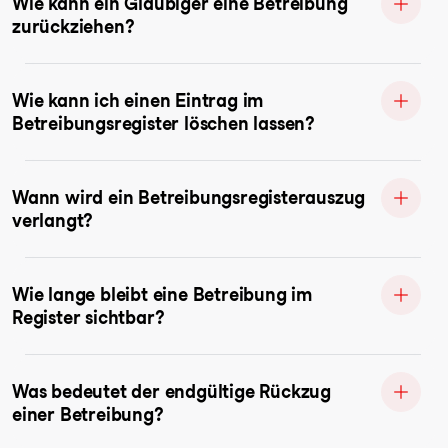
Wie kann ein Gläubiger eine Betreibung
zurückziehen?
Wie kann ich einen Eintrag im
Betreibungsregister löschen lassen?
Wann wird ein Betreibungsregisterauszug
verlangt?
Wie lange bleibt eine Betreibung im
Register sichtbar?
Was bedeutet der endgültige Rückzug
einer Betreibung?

************

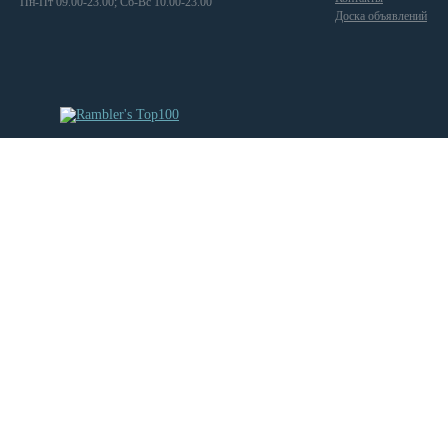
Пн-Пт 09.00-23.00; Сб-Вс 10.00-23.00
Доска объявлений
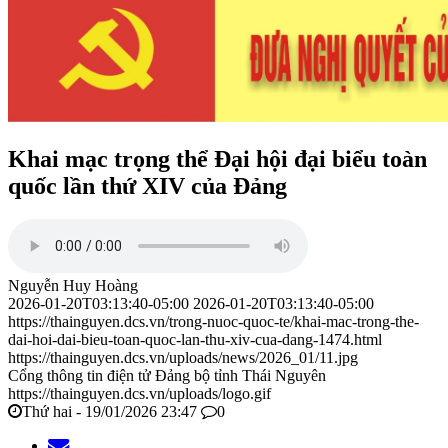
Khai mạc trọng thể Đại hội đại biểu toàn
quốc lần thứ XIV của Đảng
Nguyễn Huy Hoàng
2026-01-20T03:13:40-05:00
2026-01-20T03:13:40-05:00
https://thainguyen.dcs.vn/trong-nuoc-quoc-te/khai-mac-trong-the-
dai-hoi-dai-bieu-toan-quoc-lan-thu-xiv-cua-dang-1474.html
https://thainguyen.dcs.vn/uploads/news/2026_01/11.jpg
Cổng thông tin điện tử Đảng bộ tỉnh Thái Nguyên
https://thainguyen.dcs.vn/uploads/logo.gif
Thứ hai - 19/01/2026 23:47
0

************

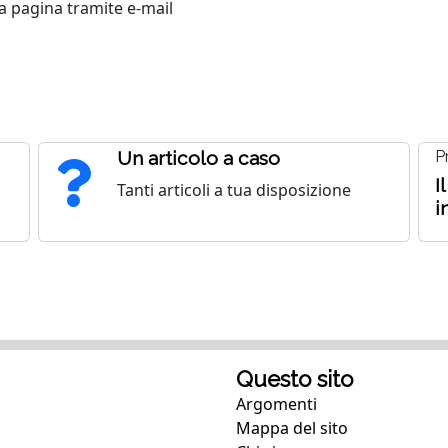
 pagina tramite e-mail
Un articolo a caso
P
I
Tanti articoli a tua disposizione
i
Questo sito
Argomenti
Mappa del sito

************

In the data above, find the line that contains "Wie kann ein Gläubiger eine Betreibung" and the line that contains "einer Betreibung?". Repeat exactly those lines and every line between them, and only those.

▶ Task answer:
Wie kann ein Gläubiger eine Betreibung
zurückziehen?
Wie kann ich einen Eintrag im
Betreibungsregister löschen lassen?
Wann wird ein Betreibungsregisterauszug
verlangt?
Wie lange bleibt eine Betreibung im
Register sichtbar?
Was bedeutet der endgültige Rückzug
einer Betreibung?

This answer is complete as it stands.